SANTANYÍ, Campos and Ses Salines in Mallorca, Spain, have joined forces to demand that a new desalination plant is built to guarantee a supply of drinking water in the municipalities.
Desalination is the removal of salt and impurities from seawater to produce a fresh supply suitable for drinking and irrigation. Through a reverse osmosis system, seawater is passed through a pre-treatment filter that removes large and small particles.
Maria Pons, the Mayor of Santanyí, has presented her request for the new plant to Joana Maria Garau, the Director General of Water Resources of the Ministry of Environment. Pons asks that a plant is built to improve the quality of water in the municipality, which is currently poor, through a system that will “help raise the water levels of the wells to allow for a potable supply.”

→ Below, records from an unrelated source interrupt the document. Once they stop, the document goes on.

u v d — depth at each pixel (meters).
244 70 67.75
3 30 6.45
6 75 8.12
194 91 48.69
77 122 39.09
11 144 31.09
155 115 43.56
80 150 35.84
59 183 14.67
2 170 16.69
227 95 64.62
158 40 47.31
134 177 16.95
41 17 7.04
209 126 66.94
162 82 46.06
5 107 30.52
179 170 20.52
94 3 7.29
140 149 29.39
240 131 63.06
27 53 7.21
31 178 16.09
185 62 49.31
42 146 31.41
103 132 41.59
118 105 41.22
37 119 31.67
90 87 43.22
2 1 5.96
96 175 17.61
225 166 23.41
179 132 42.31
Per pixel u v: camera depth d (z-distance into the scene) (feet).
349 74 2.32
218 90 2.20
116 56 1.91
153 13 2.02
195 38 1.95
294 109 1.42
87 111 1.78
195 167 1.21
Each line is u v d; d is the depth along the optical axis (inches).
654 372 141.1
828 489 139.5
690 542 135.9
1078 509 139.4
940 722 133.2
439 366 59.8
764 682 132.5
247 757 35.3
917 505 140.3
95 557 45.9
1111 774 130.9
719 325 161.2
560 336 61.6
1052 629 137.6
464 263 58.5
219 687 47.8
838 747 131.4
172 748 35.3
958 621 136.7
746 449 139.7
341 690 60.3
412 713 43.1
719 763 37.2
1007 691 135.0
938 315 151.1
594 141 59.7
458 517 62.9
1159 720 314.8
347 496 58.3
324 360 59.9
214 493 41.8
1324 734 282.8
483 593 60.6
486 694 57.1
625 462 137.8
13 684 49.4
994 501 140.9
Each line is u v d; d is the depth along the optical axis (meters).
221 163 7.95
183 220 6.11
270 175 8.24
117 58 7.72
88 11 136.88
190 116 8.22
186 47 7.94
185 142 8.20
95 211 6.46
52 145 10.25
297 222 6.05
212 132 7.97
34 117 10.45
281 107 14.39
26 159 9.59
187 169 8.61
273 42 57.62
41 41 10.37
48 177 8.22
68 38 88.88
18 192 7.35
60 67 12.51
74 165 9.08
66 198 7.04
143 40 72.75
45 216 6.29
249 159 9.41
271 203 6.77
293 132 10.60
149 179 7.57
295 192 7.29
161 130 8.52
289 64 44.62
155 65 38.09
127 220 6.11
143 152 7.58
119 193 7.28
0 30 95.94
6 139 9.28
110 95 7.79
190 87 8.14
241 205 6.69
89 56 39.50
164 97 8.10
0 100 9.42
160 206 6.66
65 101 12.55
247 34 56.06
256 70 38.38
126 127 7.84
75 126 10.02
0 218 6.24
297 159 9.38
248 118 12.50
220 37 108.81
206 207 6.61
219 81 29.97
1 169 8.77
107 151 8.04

Pons states that Ses Salines and Campos do not have poor quality water but that Mayors Juan Rodríguez and Xisca Porquer are concerned about the issue affecting their municipalities in the future and are aware that Santanyí’s water supply is inadequate.
The City Council of Santanyí also asks that the government speeds up their project to connect the island’s water network to Sa Marineta so that a pipeline can also reach the municipality. Work has already been carried out to connect Maria de la Salut to Petra and is expected to extend to Manacor during this term.
As Euro Weekly News understands, whilst the work is bring completed the council has launched initiatives to provide residents with better quality water such as the construction of a pipeline from Santanyí to Es Llombards.